Records shown section start

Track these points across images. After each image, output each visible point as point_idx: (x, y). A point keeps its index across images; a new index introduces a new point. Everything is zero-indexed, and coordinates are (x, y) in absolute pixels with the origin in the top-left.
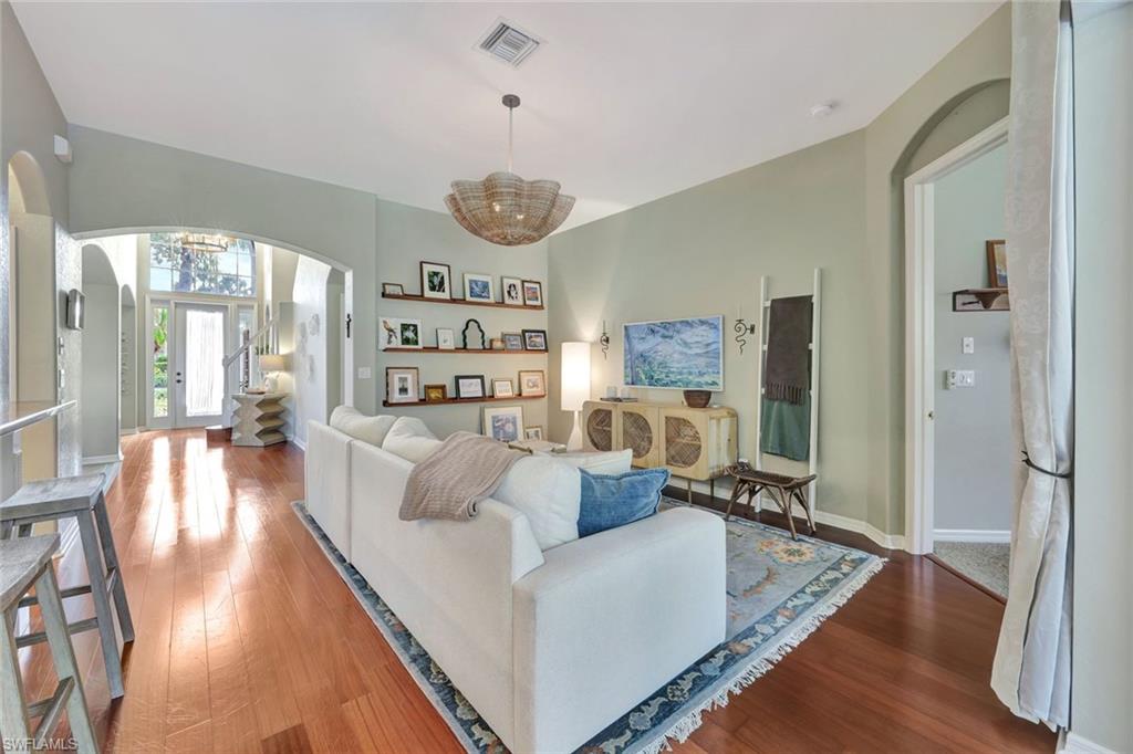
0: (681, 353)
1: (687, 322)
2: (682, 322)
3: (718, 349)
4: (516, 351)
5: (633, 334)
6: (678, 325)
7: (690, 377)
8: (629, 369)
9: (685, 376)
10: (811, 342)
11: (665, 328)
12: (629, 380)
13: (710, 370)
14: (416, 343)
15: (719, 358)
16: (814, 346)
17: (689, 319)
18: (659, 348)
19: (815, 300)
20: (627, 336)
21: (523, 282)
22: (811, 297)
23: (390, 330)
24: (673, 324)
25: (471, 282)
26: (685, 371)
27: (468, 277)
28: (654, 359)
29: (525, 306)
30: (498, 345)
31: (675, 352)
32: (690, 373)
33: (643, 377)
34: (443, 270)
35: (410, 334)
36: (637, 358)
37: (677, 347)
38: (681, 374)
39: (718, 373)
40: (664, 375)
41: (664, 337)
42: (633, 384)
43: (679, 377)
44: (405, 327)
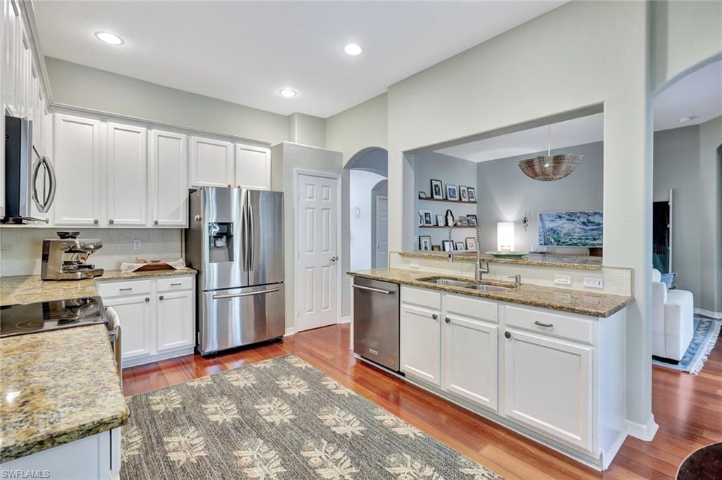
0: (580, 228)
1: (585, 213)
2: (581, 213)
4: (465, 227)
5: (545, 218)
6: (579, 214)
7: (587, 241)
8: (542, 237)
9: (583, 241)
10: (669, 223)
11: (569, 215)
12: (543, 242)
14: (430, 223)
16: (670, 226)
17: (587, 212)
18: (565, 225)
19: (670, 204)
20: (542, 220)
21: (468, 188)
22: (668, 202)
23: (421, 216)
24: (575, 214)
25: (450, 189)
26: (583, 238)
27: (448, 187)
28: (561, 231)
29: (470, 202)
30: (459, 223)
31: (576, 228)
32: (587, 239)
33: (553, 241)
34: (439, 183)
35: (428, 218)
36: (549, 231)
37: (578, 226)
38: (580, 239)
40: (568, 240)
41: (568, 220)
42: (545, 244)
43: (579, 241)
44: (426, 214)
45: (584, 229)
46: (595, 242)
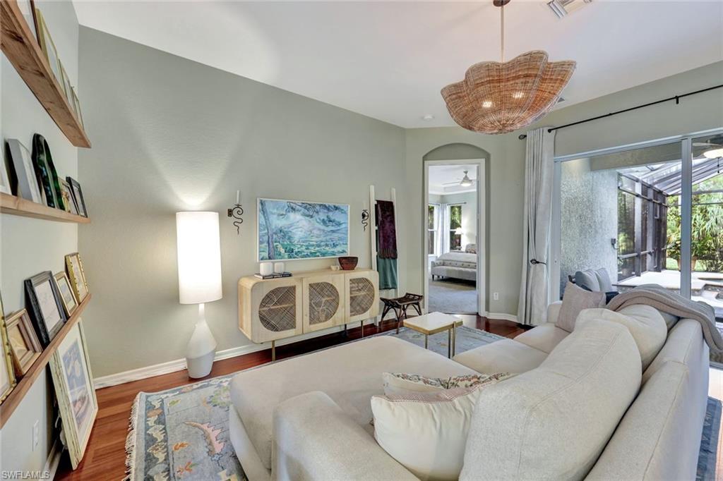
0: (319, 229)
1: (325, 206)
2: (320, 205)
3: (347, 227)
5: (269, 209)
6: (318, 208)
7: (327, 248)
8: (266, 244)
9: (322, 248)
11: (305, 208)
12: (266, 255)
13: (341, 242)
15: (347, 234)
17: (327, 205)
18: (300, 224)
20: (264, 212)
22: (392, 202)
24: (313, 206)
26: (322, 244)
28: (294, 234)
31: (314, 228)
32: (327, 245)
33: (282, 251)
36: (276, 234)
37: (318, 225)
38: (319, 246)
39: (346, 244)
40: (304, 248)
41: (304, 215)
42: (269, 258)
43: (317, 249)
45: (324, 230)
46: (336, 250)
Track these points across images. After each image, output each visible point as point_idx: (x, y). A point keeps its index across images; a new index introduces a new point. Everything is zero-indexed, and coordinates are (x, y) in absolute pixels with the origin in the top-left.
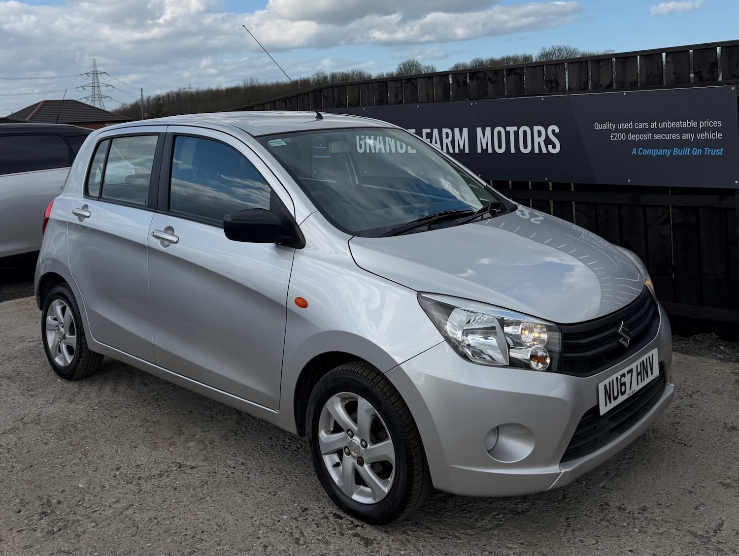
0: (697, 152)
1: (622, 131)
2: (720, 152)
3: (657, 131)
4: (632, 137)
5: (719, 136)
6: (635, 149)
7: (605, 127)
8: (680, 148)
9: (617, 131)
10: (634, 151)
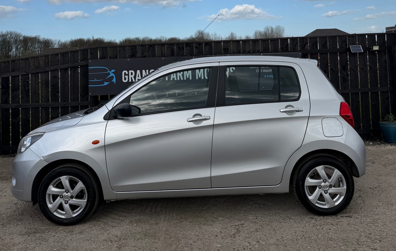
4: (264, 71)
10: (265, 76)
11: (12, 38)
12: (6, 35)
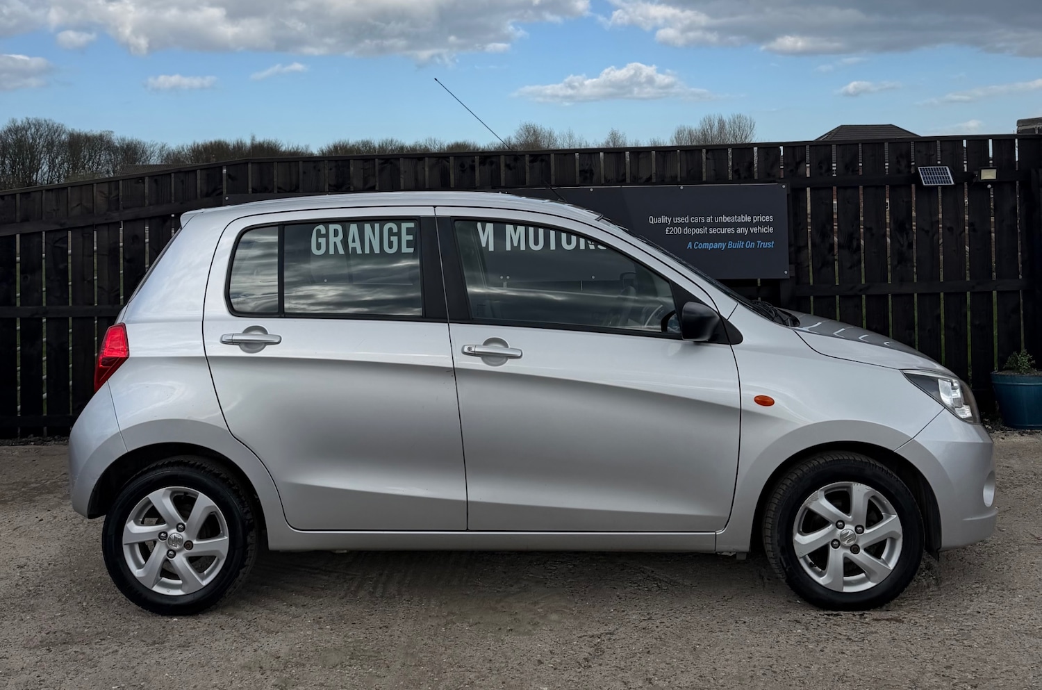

Records shown section end

■ Problem to work on:
Could you rewrite the lines from the first one through the line containing "13: (710, 370)", replacing "top-left" with "upper-left" and leaving everything else unchanged? Leave the pictures out.

■ The answer:
Track these points across images. After each image, output each visible point as point_idx: (x, y). A point keeps its index across images; a new index introduces a new point. Everything is zero-indexed, and coordinates are (x, y) in absolute pixels with the origin in the upper-left.
0: (681, 353)
1: (687, 322)
2: (682, 322)
3: (718, 349)
4: (516, 351)
5: (633, 334)
6: (678, 325)
7: (690, 377)
8: (629, 369)
9: (685, 376)
10: (811, 342)
11: (665, 328)
12: (629, 380)
13: (710, 370)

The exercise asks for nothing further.